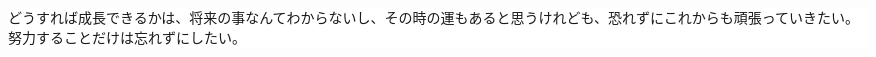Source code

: どうすれば成長できるかは、将来の事なんてわからないし、その時の運もあると思うけれども、恐れずにこれからも頑張っていきたい。努力することだけは忘れずにしたい。

 [1]: https://futurismo.biz/archives/7
 [2]: https://futurismo.biz/archives/23
 [3]: https://futurismo.biz/archives/90
 [4]: https://futurismo.biz/archives/154
 [5]: https://futurismo.biz/archives/172
 [6]: https://futurismo.biz/archives/316
 [7]: https://futurismo.biz/archives/306
 [8]: https://futurismo.biz/archives/1280
 [9]: https://futurismo.biz/archives/2209
 [10]: https://futurismo.biz/archives/2064
 [11]: https://futurismo.biz/archives/1834
 [12]: https://futurismo.biz/archives/2055
 [13]: https://futurismo.biz/archives/2020
 [14]: https://futurismo.biz/archives/2427
 [15]: https://futurismo.biz/archives/2586
 [16]: https://futurismo.biz/archives/2872
 [17]: https://futurismo.biz/archives/3433
 [18]: https://futurismo.biz/archives/3944
 [19]: https://futurismo.biz/archives/4739
 [20]: https://futurismo.biz/archives/5439
 [21]: https://futurismo.biz/archives/4392
 [22]: https://futurismo.biz/archives/6317
 [23]: https://futurismo.biz/archives/6166
 [24]: https://futurismo.biz/archives/6440
 [25]: https://futurismo.biz/archives/6820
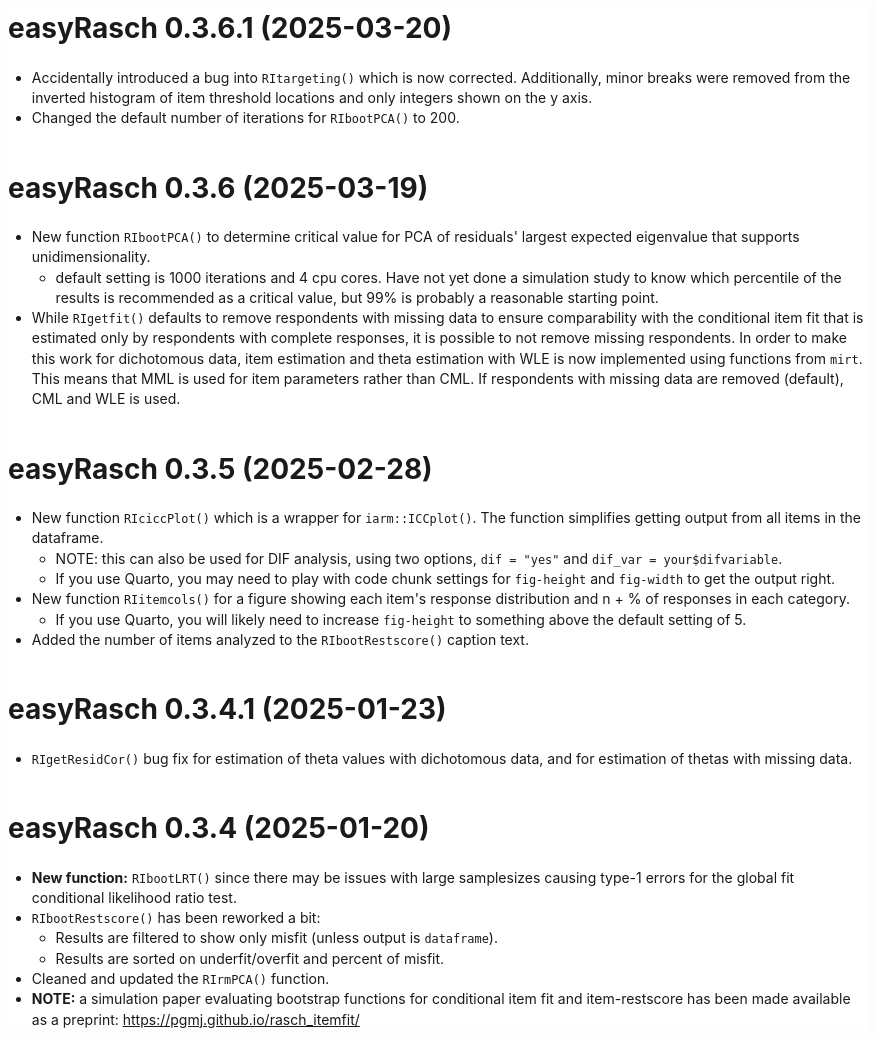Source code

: # easyRasch 0.3.6.1 (2025-03-20)

- Accidentally introduced a bug into `RItargeting()` which is now corrected. Additionally, minor breaks were removed from the inverted histogram of item threshold locations and only integers shown on the y axis.
- Changed the default number of iterations for `RIbootPCA()` to 200.

# easyRasch 0.3.6 (2025-03-19)

- New function `RIbootPCA()` to determine critical value for PCA of residuals' largest expected eigenvalue that supports unidimensionality.
  - default setting is 1000 iterations and 4 cpu cores. Have not yet done a simulation study to know which percentile of the results is recommended as a critical value, but 99% is probably a reasonable starting point.
- While `RIgetfit()` defaults to remove respondents with missing data to ensure comparability with the conditional item fit that is estimated only by respondents with complete responses, it is possible to not remove missing respondents. In order to make this work for dichotomous data, item estimation and theta estimation with WLE is now implemented using functions from `mirt`. This means that MML is used for item parameters rather than CML. If respondents with missing data are removed (default), CML and WLE is used.


# easyRasch 0.3.5 (2025-02-28)

- New function `RIciccPlot()` which is a wrapper for `iarm::ICCplot()`. The function simplifies getting output from all items in the dataframe.
  - NOTE: this can also be used for DIF analysis, using two options, `dif = "yes"` and `dif_var = your$difvariable`.
  - If you use Quarto, you may need to play with code chunk settings for `fig-height` and `fig-width` to get the output right.
- New function `RIitemcols()` for a figure showing each item's response distribution and n + % of responses in each category.
  - If you use Quarto, you will likely need to increase `fig-height` to something above the default setting of 5.
- Added the number of items analyzed to the `RIbootRestscore()` caption text.

# easyRasch 0.3.4.1 (2025-01-23)

- `RIgetResidCor()` bug fix for estimation of theta values with dichotomous data, and for estimation of thetas with missing data.

# easyRasch 0.3.4 (2025-01-20)

- **New function:** `RIbootLRT()` since there may be issues with large samplesizes causing type-1 errors for the global fit conditional likelihood ratio test.
- `RIbootRestscore()` has been reworked a bit:
  - Results are filtered to show only misfit (unless output is `dataframe`).
  - Results are sorted on underfit/overfit and percent of misfit.
- Cleaned and updated the `RIrmPCA()` function.
- **NOTE:** a simulation paper evaluating bootstrap functions for conditional item fit and item-restscore has been made available as a preprint: <https://pgmj.github.io/rasch_itemfit/>
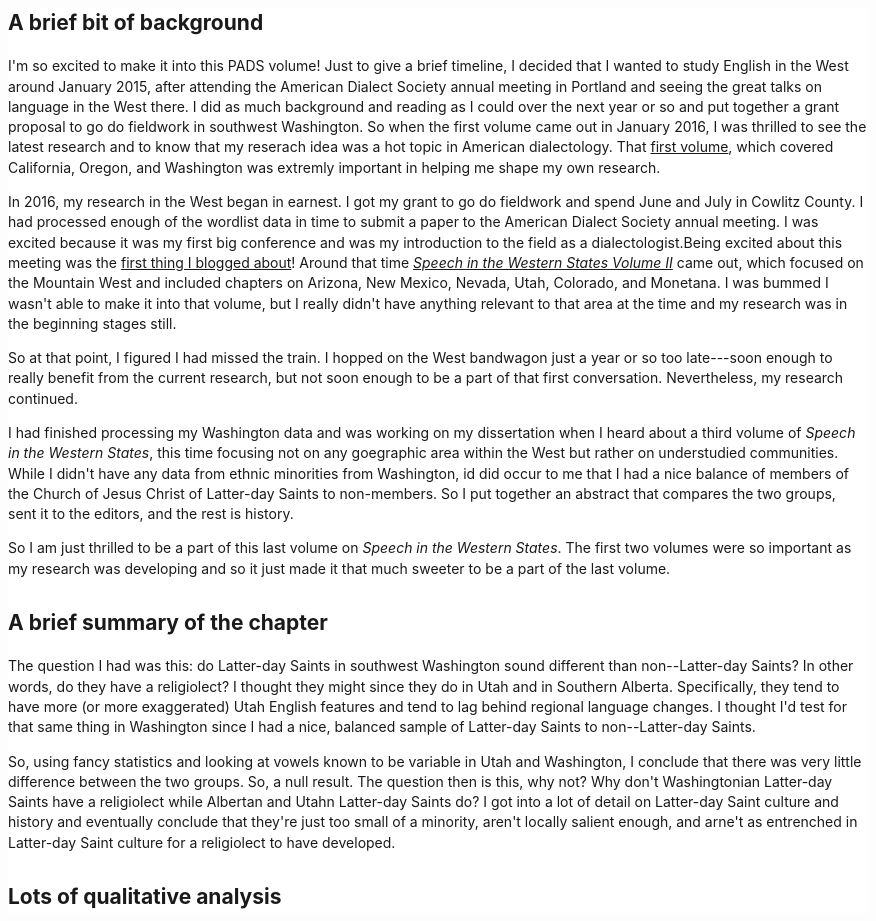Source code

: ## A brief bit of background

I'm so excited to make it into this PADS volume! Just to give a brief timeline, I decided that I wanted to study English in the West around January 2015, after attending the American Dialect Society annual meeting in Portland and seeing the great talks on language in the West there. I did as much background and reading as I could over the next year or so and put together a grant proposal to go do fieldwork in southwest Washington. So when the first volume came out in January 2016, I was thrilled to see the latest research and to know that my reserach idea was a hot topic in American dialectology. That [first volume](https://read.dukeupress.edu/pads/issue/101/1), which covered California, Oregon, and Washington was extremly important in helping me shape my own research.

In 2016, my research in the West began in earnest. I got my grant to go do fieldwork and spend June and July in Cowlitz County. I had processed enough of the wordlist data in time to submit a paper to the American Dialect Society annual meeting. I was excited because it was my first big conference and was my introduction to the field as a dialectologist.<span class="sidenote">Being excited about this meeting was the <a href="/blog/ads-meeting">first thing I blogged about</a>!</span> Around that time [*Speech in the Western States Volume II*](https://read.dukeupress.edu/pads/issue/102/1) came out, which focused on the Mountain West and included chapters on Arizona, New Mexico, Nevada, Utah, Colorado, and Monetana. I was bummed I wasn't able to make it into that volume, but I really didn't have anything relevant to that area at the time and my research was in the beginning stages still. 

So at that point, I figured I had missed the train. I hopped on the West bandwagon just a year or so too late---soon enough to really benefit from the current research, but not soon enough to be a part of that first conversation. Nevertheless, my research continued. 

I had finished processing my Washington data and was working on my dissertation when I heard about a third volume of *Speech in the Western States*, this time focusing not on any goegraphic area within the West but rather on understudied communities. While I didn't have any data from ethnic minorities from Washington, id did occur to me that I had a nice balance of members of the Church of Jesus Christ of Latter-day Saints to non-members. So I put together an abstract that compares the two groups, sent it to the editors, and the rest is history. 

So I am just thrilled to be a part of this last volume on *Speech in the Western States*. The first two volumes were so important as my research was developing and so it just made it that much sweeter to be a part of the last volume. 

## A brief summary of the chapter

The question I had was this: do Latter-day Saints in southwest Washington sound different than non--Latter-day Saints? In other words, do they have a religiolect? I thought they might since they do in Utah and in Southern Alberta. Specifically, they tend to have more (or more exaggerated) Utah English features and tend to lag behind regional language changes. I thought I'd test for that same thing in Washington since I had a nice, balanced sample of Latter-day Saints to non--Latter-day Saints.

So, using fancy statistics and looking at vowels known to be variable in Utah and Washington, I conclude that there was very little difference between the two groups. So, a null result. The question then is this, why not? Why don't Washingtonian Latter-day Saints have a religiolect while Albertan and Utahn Latter-day Saints do? I got into a lot of detail on Latter-day Saint culture and history and eventually conclude that they're just too small of a minority, aren't locally salient enough, and arne't as entrenched in Latter-day Saint culture for a religiolect to have developed. 

## Lots of qualitative analysis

▬▬▬▬▬▬

→ BRIEF: Would you show each line of the material above that contains the string "critical"?

→ WRITTEN RESPONSE:
- New function `RIbootPCA()` to determine critical value for PCA of residuals' largest expected eigenvalue that supports unidimensionality.
  - default setting is 1000 iterations and 4 cpu cores. Have not yet done a simulation study to know which percentile of the results is recommended as a critical value, but 99% is probably a reasonable starting point.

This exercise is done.